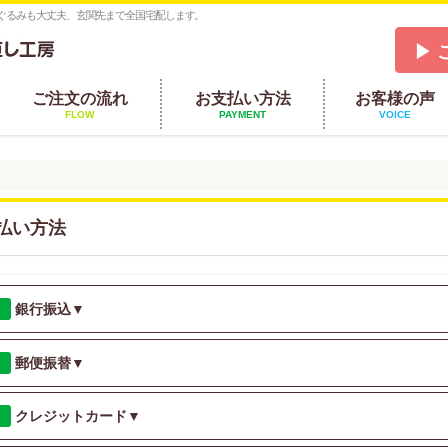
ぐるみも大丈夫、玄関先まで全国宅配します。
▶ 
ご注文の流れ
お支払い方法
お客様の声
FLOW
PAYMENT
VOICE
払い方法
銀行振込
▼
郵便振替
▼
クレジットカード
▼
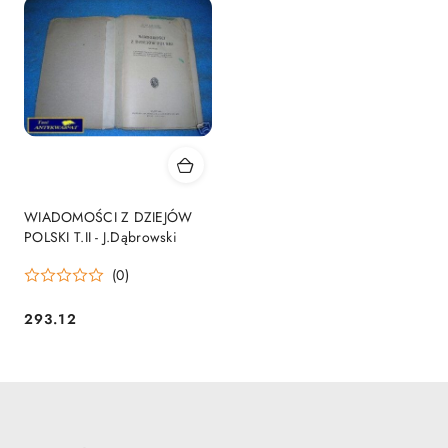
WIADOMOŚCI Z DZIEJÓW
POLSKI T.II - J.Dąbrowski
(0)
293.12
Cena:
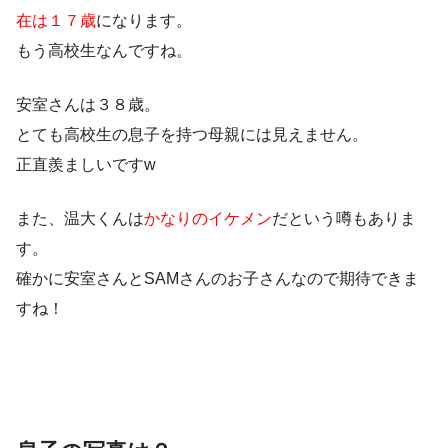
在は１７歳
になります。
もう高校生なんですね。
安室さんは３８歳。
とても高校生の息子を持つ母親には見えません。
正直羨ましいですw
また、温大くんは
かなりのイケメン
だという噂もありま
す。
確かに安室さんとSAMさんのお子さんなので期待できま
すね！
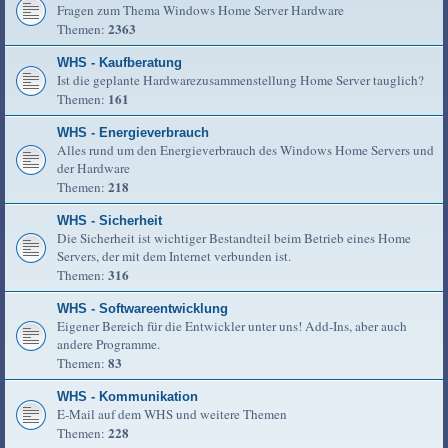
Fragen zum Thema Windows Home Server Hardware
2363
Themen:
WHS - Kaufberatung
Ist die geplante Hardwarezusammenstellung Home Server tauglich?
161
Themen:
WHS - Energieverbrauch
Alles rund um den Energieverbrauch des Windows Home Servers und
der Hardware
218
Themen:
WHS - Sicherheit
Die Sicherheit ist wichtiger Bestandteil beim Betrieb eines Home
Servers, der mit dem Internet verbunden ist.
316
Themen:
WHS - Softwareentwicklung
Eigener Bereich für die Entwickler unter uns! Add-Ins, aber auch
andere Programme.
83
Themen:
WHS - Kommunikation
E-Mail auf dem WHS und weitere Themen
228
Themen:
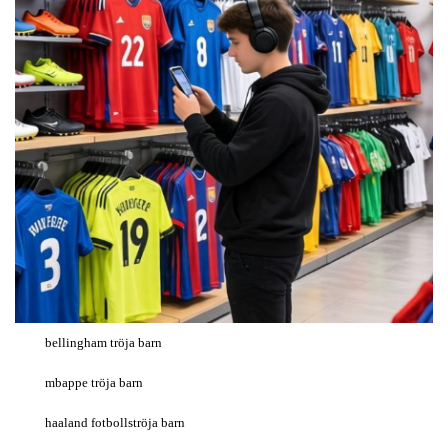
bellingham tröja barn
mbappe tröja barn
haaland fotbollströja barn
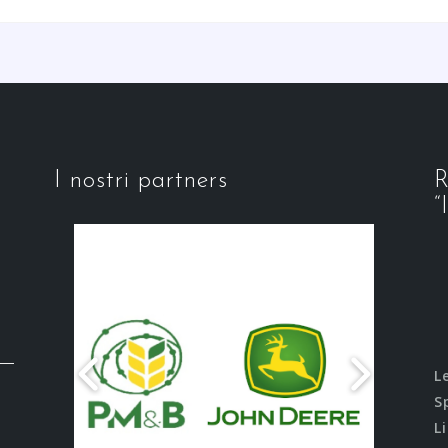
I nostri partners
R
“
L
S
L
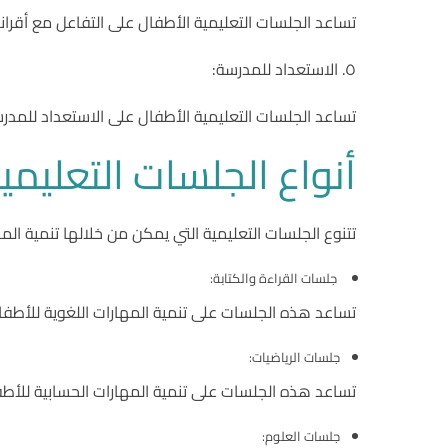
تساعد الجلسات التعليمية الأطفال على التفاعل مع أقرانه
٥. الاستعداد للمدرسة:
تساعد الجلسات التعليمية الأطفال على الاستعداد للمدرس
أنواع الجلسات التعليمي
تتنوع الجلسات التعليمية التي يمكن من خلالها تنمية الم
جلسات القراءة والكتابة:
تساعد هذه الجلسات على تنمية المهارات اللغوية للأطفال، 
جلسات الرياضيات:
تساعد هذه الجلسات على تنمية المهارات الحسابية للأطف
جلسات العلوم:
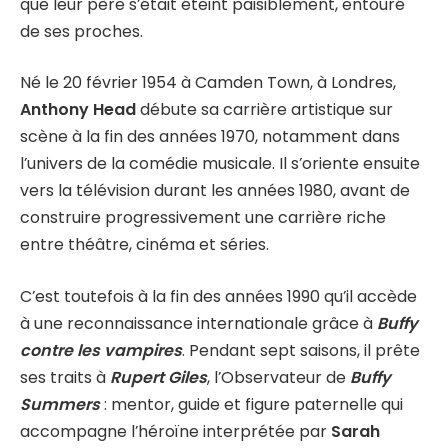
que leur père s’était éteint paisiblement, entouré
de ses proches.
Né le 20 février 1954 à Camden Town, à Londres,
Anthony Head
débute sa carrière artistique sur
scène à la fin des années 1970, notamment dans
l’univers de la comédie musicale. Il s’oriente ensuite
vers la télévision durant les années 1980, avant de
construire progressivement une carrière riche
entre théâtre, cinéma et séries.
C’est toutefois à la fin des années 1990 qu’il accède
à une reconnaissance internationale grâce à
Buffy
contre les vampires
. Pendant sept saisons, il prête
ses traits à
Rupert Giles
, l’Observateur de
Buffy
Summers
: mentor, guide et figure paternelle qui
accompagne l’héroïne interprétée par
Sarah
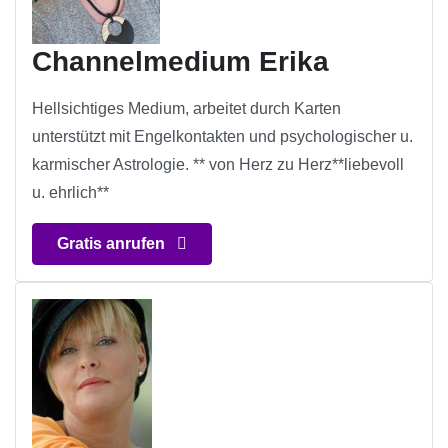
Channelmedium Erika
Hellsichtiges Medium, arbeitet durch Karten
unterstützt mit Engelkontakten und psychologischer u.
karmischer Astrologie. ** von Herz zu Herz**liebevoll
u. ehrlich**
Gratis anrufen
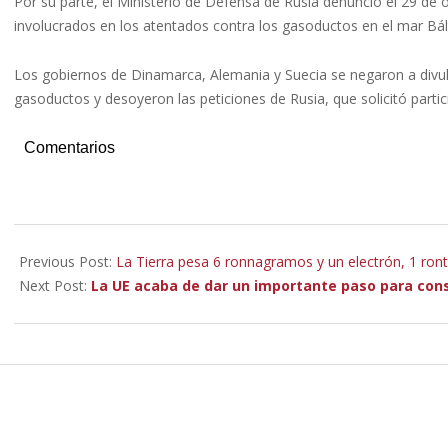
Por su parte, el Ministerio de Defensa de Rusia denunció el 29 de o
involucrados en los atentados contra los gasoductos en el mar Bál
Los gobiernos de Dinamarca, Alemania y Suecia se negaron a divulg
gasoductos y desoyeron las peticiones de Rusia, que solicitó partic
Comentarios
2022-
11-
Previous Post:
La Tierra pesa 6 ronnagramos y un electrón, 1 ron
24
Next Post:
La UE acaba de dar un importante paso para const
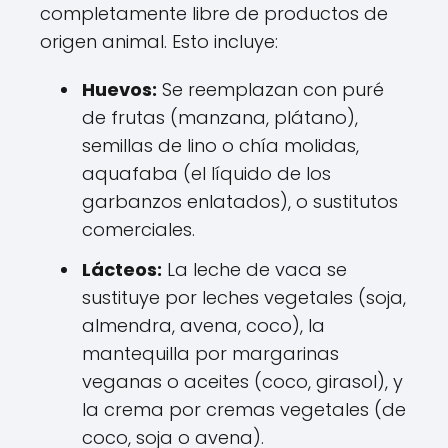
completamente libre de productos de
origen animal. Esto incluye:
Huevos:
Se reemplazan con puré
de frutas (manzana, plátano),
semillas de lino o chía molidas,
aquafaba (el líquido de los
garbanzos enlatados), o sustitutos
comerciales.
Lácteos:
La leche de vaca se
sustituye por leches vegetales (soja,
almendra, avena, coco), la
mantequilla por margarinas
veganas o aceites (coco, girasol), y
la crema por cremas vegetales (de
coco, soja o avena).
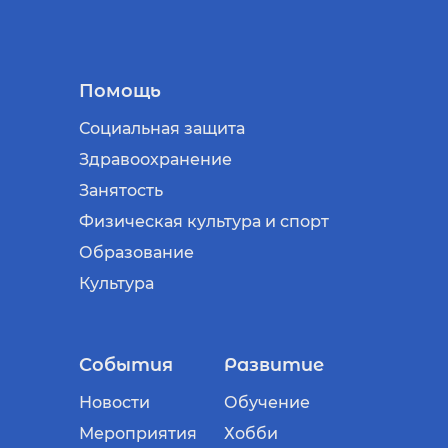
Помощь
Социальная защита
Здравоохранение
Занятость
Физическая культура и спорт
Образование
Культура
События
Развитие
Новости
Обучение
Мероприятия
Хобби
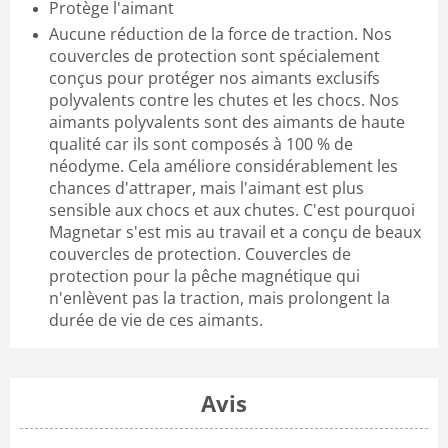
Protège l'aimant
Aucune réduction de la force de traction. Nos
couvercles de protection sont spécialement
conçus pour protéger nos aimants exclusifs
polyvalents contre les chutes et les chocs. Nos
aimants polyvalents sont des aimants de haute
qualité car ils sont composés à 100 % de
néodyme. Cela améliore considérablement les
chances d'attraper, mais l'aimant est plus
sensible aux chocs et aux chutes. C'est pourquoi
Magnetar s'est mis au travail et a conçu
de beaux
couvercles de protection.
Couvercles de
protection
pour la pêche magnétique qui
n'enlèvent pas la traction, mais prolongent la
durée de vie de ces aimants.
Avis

● ● ●

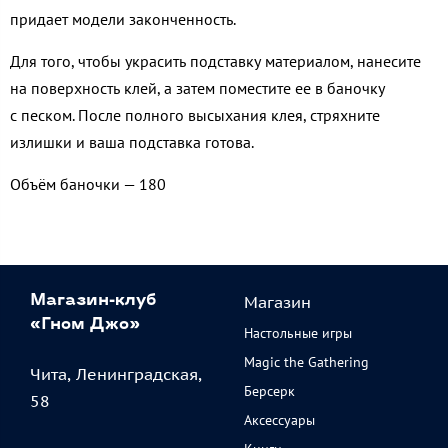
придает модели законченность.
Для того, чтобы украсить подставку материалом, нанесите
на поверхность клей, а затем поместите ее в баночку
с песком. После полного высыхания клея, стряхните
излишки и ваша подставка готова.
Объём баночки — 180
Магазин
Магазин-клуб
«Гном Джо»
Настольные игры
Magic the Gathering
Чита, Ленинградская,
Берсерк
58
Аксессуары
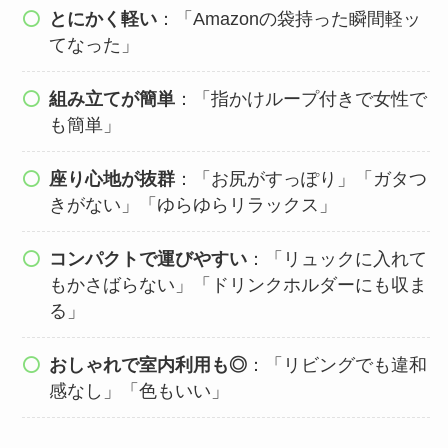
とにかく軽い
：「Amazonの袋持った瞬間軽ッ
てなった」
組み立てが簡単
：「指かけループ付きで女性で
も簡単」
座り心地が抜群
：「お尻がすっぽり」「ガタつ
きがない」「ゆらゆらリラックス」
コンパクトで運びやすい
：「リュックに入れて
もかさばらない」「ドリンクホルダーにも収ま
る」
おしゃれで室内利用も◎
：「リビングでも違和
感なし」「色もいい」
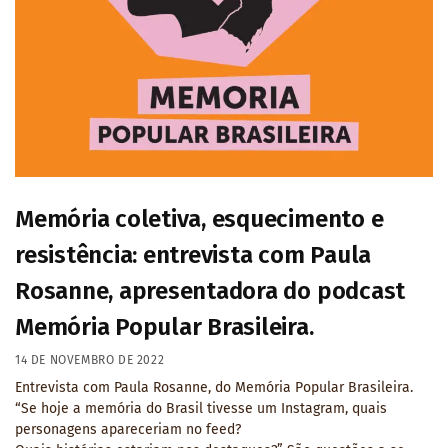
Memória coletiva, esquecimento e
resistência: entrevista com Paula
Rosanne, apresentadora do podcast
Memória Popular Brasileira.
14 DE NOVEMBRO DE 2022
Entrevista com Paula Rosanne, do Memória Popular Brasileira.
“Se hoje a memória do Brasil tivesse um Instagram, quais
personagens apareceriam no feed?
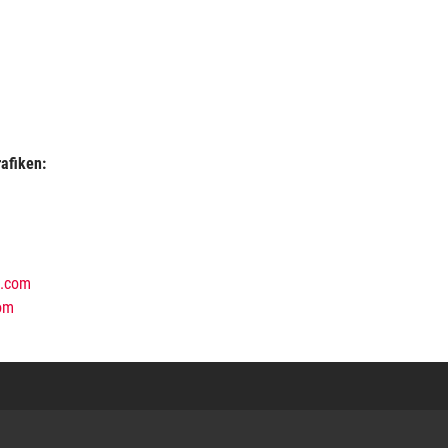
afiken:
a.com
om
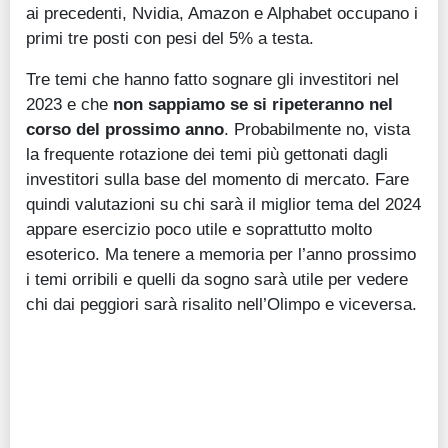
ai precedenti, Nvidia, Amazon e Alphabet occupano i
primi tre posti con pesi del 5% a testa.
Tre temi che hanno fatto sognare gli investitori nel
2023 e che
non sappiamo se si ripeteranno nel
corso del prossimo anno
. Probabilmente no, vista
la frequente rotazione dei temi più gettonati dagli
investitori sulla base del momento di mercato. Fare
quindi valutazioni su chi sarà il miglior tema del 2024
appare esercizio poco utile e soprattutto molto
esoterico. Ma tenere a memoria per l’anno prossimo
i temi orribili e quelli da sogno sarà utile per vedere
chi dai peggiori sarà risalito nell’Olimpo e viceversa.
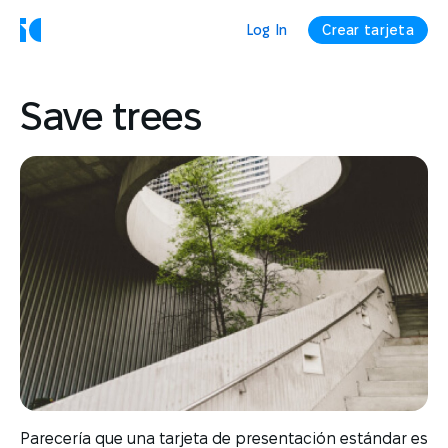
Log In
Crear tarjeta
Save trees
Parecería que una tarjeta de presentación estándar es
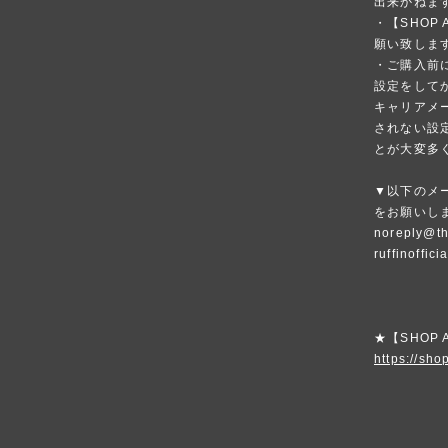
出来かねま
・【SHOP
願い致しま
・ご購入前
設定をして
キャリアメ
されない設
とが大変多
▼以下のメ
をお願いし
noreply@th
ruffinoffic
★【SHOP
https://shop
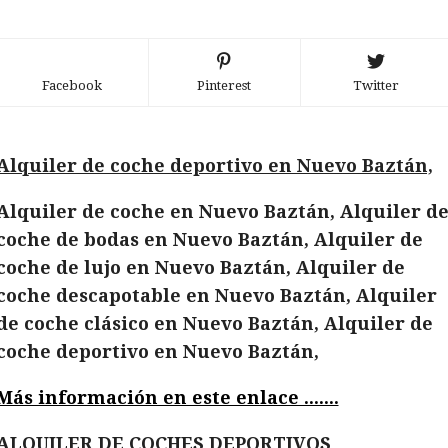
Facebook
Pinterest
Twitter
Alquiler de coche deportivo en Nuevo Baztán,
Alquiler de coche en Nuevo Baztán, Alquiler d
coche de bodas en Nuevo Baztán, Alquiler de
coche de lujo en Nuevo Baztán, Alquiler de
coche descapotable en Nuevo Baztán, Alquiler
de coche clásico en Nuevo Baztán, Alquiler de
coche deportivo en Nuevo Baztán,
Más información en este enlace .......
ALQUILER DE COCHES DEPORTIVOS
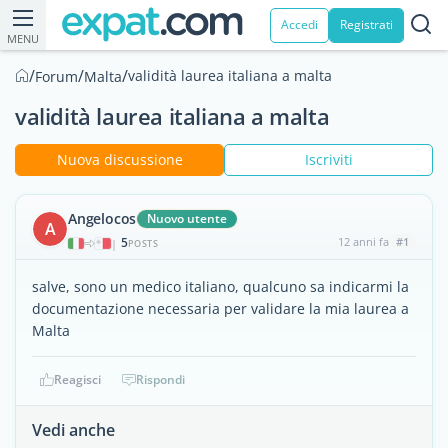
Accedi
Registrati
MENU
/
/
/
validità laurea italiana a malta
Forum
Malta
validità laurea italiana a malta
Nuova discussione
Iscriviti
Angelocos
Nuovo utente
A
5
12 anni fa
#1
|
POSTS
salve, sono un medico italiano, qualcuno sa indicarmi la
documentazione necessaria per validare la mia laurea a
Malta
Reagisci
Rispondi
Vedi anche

● ● ●

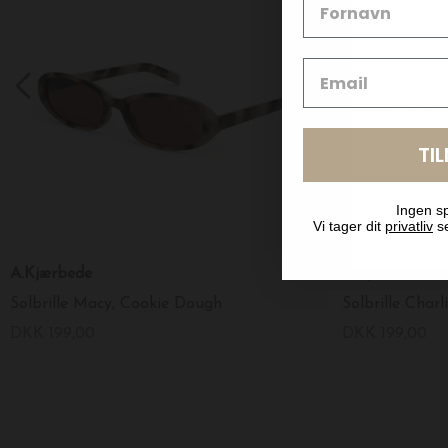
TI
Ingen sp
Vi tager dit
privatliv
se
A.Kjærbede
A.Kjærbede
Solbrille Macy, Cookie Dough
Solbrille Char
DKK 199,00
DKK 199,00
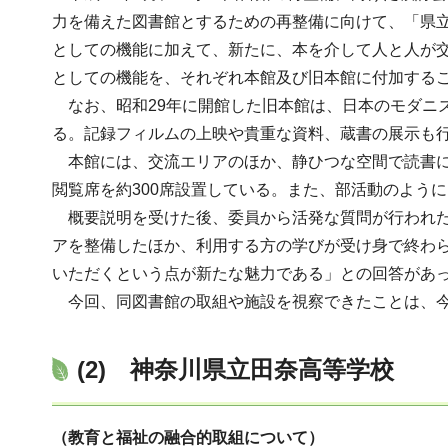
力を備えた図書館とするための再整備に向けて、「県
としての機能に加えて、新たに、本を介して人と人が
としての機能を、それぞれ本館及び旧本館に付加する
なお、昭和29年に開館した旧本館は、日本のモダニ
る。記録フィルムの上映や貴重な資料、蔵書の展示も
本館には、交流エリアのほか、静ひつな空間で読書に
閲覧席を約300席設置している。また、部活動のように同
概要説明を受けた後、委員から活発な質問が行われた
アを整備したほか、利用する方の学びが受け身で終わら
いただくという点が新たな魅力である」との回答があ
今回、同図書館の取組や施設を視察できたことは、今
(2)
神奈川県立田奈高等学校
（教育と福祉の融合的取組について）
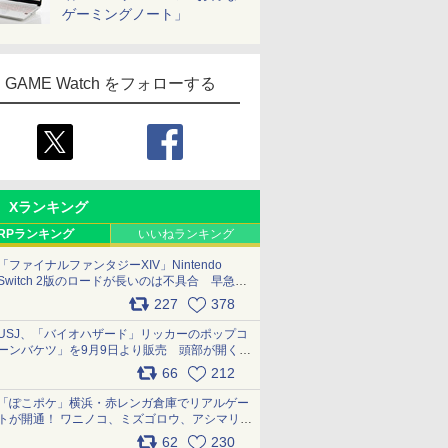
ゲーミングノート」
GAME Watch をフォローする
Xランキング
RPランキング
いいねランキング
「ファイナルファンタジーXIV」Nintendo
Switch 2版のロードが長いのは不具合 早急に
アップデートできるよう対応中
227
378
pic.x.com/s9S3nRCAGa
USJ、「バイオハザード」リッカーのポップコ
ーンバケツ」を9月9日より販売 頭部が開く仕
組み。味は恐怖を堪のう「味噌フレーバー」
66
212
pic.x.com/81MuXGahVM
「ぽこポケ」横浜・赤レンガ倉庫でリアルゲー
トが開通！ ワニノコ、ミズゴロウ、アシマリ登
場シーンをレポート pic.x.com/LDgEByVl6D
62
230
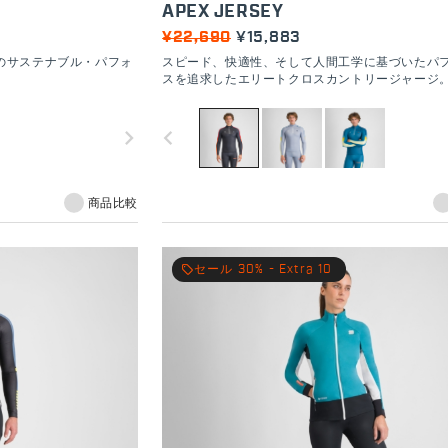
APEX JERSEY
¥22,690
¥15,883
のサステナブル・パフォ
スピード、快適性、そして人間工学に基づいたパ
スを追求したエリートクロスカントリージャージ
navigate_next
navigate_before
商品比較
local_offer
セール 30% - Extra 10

● ● ●

» About this exercise
Locate each line in the data above that contains the word "années" and copy every such line in full.

» Your solution
scène à la fin des années 1970, notamment dans
vers la télévision durant les années 1980, avant de
C’est toutefois à la fin des années 1990 qu’il accède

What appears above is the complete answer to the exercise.